Scanlan, déclare cependant que « les organismes de régulation ont tort » Les systèmes d’évitement sont loins d’être prêts, « et ils constituent une perte de temps et sont trop compliqués ». Ils comportent principalement des caméras, note Scanlan, mais les caméras ne fonctionnent pas dans les nuages ou le brouillard, « alors quelle est l’utilité de tout cela ? ». En attendant, déclare-t-il, tous les avions commerciaux utilisent à l’heure actuelle des transpondeurs, des systèmes de radars passifs, qui leur permettent de se « parler » entre eux pour éviter les collisions dans les nuages. « Les transpondeurs fonctionnent. Ils sont éprouvés ». La meilleure option, déclare-t-il, est d’exiger à ce que les autres types d’appareils, comme les dirigeables et les planeurs, soient également équipés de transpondeurs.

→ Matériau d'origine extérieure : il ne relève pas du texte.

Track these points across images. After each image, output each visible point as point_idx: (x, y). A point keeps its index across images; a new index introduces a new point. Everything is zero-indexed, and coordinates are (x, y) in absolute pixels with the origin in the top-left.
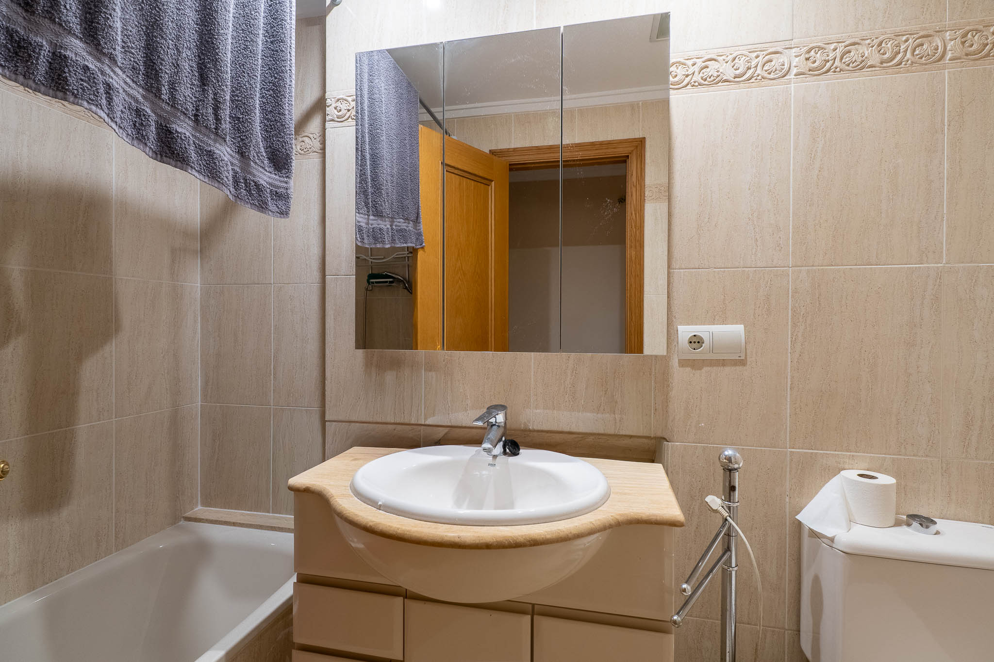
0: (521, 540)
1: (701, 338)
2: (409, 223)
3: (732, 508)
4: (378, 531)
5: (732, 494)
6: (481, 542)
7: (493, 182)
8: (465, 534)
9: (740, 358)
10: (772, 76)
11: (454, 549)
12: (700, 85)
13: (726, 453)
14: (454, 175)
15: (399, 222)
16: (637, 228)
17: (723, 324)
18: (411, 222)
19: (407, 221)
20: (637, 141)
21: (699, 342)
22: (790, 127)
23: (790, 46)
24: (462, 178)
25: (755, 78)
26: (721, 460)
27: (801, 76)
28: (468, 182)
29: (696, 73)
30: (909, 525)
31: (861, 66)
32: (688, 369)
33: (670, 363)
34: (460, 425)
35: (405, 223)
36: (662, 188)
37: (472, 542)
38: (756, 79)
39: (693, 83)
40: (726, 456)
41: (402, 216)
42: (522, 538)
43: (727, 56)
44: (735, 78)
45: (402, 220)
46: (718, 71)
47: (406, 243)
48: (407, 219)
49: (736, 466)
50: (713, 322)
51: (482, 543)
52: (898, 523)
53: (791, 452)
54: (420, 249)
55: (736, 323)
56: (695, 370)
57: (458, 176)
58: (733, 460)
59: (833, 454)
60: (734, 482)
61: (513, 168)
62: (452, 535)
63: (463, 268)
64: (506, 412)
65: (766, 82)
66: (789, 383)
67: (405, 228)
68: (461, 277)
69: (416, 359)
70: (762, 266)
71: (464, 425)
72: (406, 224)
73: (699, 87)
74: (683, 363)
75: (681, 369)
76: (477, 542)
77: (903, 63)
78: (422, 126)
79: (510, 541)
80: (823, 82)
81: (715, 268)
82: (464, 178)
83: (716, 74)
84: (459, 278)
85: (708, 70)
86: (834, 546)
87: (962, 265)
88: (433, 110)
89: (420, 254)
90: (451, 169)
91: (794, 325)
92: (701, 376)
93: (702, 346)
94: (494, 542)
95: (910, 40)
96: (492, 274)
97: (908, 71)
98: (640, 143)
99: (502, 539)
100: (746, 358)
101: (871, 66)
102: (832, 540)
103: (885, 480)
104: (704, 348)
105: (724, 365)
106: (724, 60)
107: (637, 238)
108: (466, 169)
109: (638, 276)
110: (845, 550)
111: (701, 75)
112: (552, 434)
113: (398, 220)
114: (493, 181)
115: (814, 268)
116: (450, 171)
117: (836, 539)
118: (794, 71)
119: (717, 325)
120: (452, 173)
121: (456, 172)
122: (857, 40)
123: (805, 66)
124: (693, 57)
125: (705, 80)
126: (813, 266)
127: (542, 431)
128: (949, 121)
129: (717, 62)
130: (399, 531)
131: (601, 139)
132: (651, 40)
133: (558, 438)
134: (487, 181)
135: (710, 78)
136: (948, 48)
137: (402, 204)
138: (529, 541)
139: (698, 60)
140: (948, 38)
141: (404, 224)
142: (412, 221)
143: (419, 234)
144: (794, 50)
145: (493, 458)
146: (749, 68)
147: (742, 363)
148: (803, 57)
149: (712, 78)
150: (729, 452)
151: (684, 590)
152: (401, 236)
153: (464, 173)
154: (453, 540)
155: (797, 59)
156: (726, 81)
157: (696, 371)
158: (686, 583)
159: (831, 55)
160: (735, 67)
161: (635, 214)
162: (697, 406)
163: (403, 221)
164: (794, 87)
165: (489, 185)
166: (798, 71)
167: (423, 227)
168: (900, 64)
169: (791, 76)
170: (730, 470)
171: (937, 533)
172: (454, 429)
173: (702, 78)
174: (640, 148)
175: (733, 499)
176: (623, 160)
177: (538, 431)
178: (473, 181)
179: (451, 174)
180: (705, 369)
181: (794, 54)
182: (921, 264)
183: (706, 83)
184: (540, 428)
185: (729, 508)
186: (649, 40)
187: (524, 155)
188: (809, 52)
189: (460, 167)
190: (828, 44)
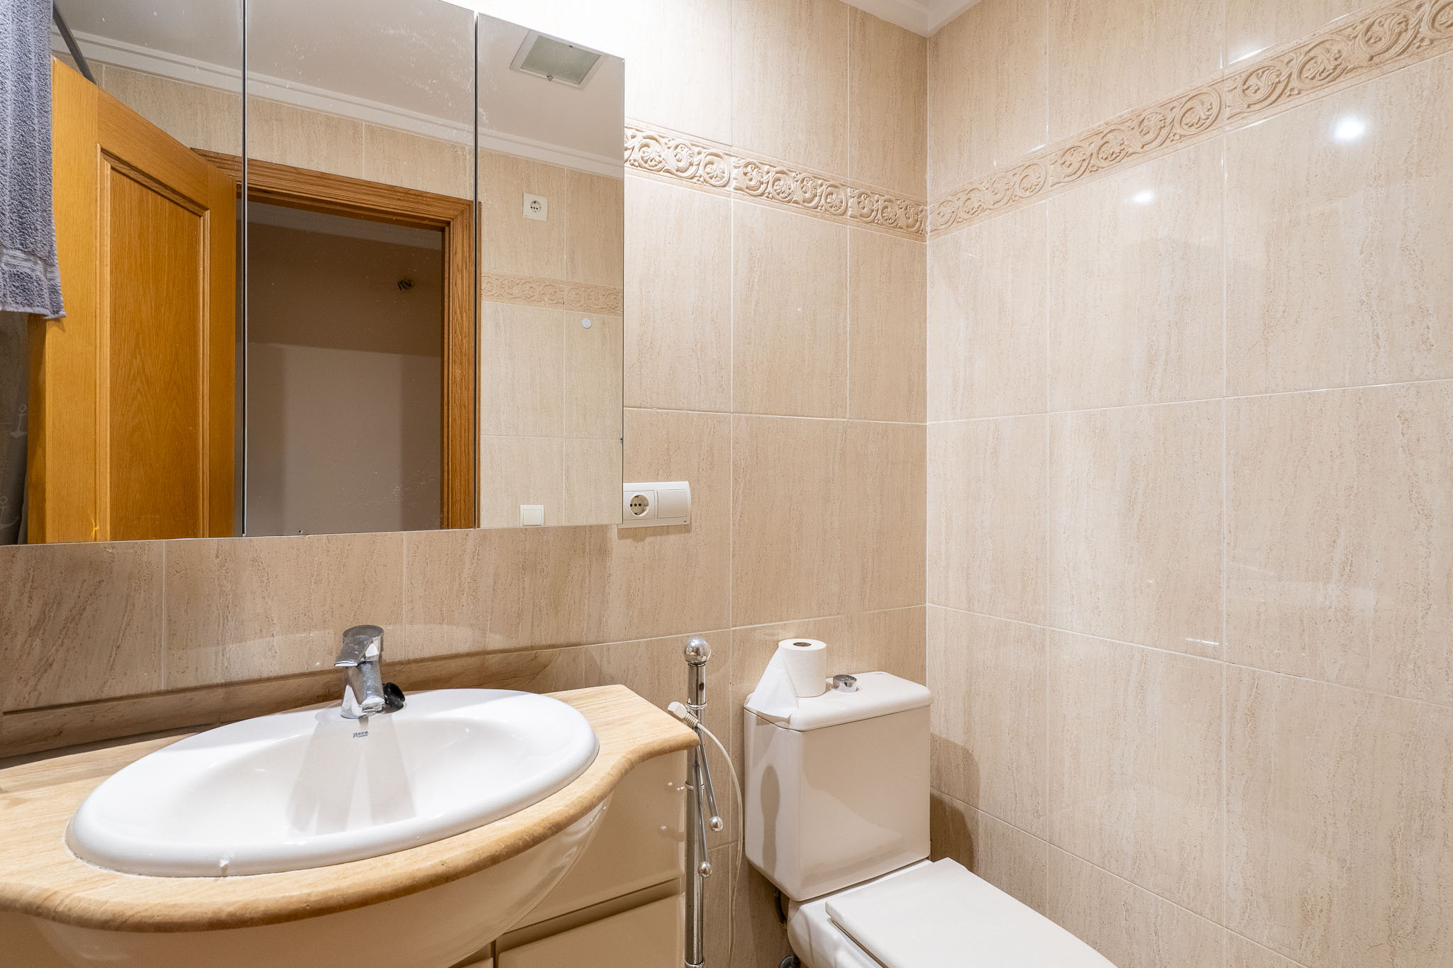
0: (540, 830)
1: (644, 499)
2: (35, 263)
3: (699, 711)
4: (256, 916)
5: (699, 693)
6: (483, 856)
7: (208, 213)
8: (452, 855)
9: (686, 523)
10: (713, 181)
11: (437, 887)
12: (640, 166)
13: (693, 644)
14: (129, 180)
15: (14, 257)
16: (464, 335)
17: (667, 481)
18: (39, 262)
19: (32, 258)
20: (463, 204)
21: (640, 505)
22: (730, 248)
23: (729, 153)
24: (144, 189)
25: (697, 178)
26: (688, 653)
27: (739, 192)
28: (159, 201)
29: (636, 149)
30: (836, 687)
31: (788, 199)
32: (629, 541)
33: (608, 535)
34: (255, 676)
35: (26, 260)
36: (506, 282)
37: (468, 863)
38: (698, 180)
39: (632, 162)
40: (693, 648)
41: (22, 244)
42: (540, 827)
43: (669, 141)
44: (677, 171)
45: (18, 253)
46: (660, 156)
47: (30, 305)
48: (32, 253)
49: (704, 659)
50: (656, 478)
51: (484, 859)
52: (828, 688)
53: (733, 631)
54: (51, 322)
55: (681, 479)
56: (638, 541)
57: (136, 185)
58: (701, 650)
59: (768, 626)
60: (701, 679)
61: (261, 196)
62: (429, 864)
63: (147, 371)
64: (382, 638)
65: (707, 187)
66: (731, 550)
67: (28, 271)
68: (141, 389)
69: (145, 558)
70: (705, 410)
71: (265, 675)
72: (29, 264)
73: (639, 168)
74: (624, 534)
75: (622, 541)
76: (476, 859)
77: (819, 208)
78: (55, 59)
79: (525, 839)
80: (761, 205)
81: (658, 408)
82: (150, 192)
83: (658, 159)
84: (138, 390)
85: (649, 150)
86: (791, 727)
87: (858, 421)
88: (75, 33)
89: (52, 334)
90: (122, 166)
91: (735, 480)
92: (643, 549)
93: (643, 511)
94: (503, 849)
95: (824, 186)
96: (204, 387)
97: (822, 217)
98: (468, 207)
99: (512, 841)
100: (691, 523)
101: (796, 202)
102: (788, 721)
103: (817, 645)
104: (648, 513)
105: (668, 533)
106: (666, 144)
107: (464, 350)
108: (154, 173)
109: (465, 407)
110: (802, 728)
111: (641, 153)
112: (443, 662)
113: (12, 252)
114: (206, 209)
115: (752, 415)
116: (119, 169)
117: (791, 721)
118: (733, 184)
119: (661, 481)
120: (124, 175)
121: (133, 174)
122: (785, 169)
123: (744, 182)
124: (632, 127)
125: (646, 162)
126: (751, 413)
127: (423, 660)
128: (850, 277)
129: (658, 144)
130: (313, 899)
131: (407, 184)
132: (512, 66)
133: (453, 666)
134: (196, 208)
135: (651, 161)
136: (849, 204)
137: (21, 218)
138: (550, 828)
139: (638, 133)
140: (849, 194)
141: (24, 264)
142: (40, 258)
143: (54, 290)
144: (733, 159)
145: (360, 721)
146: (691, 164)
147: (686, 529)
148: (742, 170)
149: (653, 163)
150: (695, 643)
151: (716, 826)
152: (17, 288)
153: (148, 180)
154: (432, 872)
155: (736, 170)
156: (668, 171)
157: (639, 543)
158: (712, 816)
159: (765, 178)
160: (677, 157)
161: (461, 313)
162: (639, 589)
163: (23, 255)
164: (735, 202)
165: (200, 217)
166: (738, 184)
167: (58, 274)
168: (816, 208)
169: (730, 188)
170: (696, 664)
171: (857, 690)
172: (244, 688)
173: (642, 158)
174: (468, 215)
175: (701, 701)
176: (442, 227)
177: (416, 661)
178: (167, 201)
179: (121, 176)
180: (649, 539)
181: (733, 164)
182: (833, 418)
183: (646, 165)
184: (418, 655)
185: (697, 712)
186: (509, 65)
187: (278, 178)
188: (746, 166)
189: (140, 167)
190: (762, 164)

Le projet Hiatus de Scanlan n’utilisera pas seulement la technologie des transpondeurs sur ses drones, mais également un système appelé « multiplexage de l’espace aérien », qui consiste à utiliser ses drones durant les heures nocturnes creuses et les mauvaises conditions météorologiques pour réduire davantage les risques de rencontrer un autre appareil.
Il est convaincu qu’une fois qu’il disposera d’une petite flotte de drones imprimés en 3D et volants en toute sécurité sans système de type « détecter et éviter », il sera éventuellement en mesure de convaincre les organismes de régulation qu’il a raison et avoir le droit de faire voler de plus gros appareils de fret dans des zones plus fréquentées. Scanlan déclare : « L’argument le plus convainquant à apporter aux organismes de régulation est de dire ‘nous avons effectué entre 1000 et 5000 heures sans incident, laissez-nous maintenant essayer cela dans un autre périmètre ».